Я придумывала отговорки, не желая потерять Максима окончательно. Находила причины, почему не могу с ним встретиться. Время от времени он, теряя надежду, переставал подходить, и тогда меня охватывало волнение. Казалось, все кончено. А это было глупо и обидно. Он нравился мне. Почти каждый вечер перед сном я видела его губы, которые едва не коснулись тогда моего лица. Хотелось почувствовать, что же будет, когда они наконец коснутся моих… но когда он снова подходил и спрашивал, не можем ли мы вечером сходить в кино, я снова отвечала отказом. Вряд ли кто-то поверит, но моя борьба между запретами и желаниями растянулась на целый год. Целый бесконечно длинный год пришлось созревшему телу страдать, доказывая глупой голове, что ждать свадьбы с поцелуями неразумно. Ладно – секс… и всякое прочее. О сексе не было и речи, уж не говоря обо все прочем… Но поцеловаться… Ведь как хочется целоваться, когда тебе шестнадцать.
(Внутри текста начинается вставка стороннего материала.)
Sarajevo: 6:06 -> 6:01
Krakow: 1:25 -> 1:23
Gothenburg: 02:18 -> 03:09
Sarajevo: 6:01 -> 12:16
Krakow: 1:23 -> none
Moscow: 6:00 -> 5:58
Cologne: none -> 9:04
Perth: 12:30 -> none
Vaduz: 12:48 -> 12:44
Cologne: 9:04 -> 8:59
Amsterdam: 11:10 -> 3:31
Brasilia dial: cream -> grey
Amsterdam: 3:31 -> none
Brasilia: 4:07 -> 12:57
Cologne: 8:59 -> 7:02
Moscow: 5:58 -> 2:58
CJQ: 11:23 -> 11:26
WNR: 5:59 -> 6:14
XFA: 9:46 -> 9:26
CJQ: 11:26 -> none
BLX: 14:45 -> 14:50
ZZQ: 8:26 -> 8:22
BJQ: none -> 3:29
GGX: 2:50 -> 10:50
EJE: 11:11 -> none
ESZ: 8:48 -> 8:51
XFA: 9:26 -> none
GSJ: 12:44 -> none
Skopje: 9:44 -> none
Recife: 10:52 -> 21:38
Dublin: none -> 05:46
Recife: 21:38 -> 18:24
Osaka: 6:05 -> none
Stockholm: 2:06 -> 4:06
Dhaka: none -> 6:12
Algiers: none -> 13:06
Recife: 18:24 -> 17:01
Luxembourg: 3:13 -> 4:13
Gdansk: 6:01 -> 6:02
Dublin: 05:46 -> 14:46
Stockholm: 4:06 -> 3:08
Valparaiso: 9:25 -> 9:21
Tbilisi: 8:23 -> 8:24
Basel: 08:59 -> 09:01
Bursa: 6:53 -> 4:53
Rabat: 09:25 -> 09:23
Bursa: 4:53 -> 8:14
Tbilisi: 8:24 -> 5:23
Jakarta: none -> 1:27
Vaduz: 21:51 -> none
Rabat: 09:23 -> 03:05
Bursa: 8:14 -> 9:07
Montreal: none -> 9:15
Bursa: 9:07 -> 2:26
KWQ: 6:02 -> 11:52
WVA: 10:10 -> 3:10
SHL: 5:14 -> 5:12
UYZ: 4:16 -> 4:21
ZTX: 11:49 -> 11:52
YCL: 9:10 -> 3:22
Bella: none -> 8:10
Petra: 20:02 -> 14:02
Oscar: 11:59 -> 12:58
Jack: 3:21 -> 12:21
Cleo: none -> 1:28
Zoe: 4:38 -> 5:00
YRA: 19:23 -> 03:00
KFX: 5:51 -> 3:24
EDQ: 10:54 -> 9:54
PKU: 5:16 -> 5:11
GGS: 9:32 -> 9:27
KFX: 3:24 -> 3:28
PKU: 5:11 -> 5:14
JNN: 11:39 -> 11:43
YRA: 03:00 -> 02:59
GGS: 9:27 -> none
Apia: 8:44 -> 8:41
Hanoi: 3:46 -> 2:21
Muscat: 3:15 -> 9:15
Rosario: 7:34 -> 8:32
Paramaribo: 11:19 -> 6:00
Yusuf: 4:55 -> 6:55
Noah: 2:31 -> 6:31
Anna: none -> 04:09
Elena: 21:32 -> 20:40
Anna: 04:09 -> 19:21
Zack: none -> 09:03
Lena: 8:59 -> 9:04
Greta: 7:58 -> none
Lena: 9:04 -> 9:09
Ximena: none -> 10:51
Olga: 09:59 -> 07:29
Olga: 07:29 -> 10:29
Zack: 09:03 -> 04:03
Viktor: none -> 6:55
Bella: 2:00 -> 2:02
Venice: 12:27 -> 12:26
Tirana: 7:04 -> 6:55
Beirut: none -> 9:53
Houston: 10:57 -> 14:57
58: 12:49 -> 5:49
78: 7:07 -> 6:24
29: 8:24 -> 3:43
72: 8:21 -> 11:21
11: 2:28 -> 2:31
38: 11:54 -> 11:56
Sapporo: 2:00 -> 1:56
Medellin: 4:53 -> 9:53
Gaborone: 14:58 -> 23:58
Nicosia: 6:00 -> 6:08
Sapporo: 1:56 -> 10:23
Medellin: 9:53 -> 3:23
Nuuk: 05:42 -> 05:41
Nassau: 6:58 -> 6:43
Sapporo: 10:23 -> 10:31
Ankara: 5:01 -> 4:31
На самом деле, в этом возрасте целоваться хочется до головокружения, до тошноты, до потери сознания. Но в обществе вокруг меня царили правила «приличных девочек». Когда на экране телевизора влюбленная парочка только тянулась друг к другу губами, чтобы поцеловаться, бабушка стыдливо отводила глаза в сторону. Ей в этот момент срочно нужно было узнать время. Или послать меня на кухню принести стакан воды. Но в те времена поцелуями с экрана обывателя раздражали не часто. Поэтому стрессы в среднестатистической советской семье на почве показа по телику такого позора бывали редко: «Ой… как им не стыдно! Вся грязь с Запада, распущенные люди, ТАКОЕ показывают…» На самом деле, все ТАКОЕ тщательно вырезалось нашими цензорами, лучше нас знающими, что можно показывать советскому зрителю, чтобы тот не лишился дара речи при увиденном, а что не стоит. Нам оставляли самое невинное, но и оно вызывало иногда у неискушенной публики шок. Поцелуй для жителей страны, в которой не было секса, по словам самих граждан, считался пережитком буржуазного прошлого и тлетворным влиянием Запада.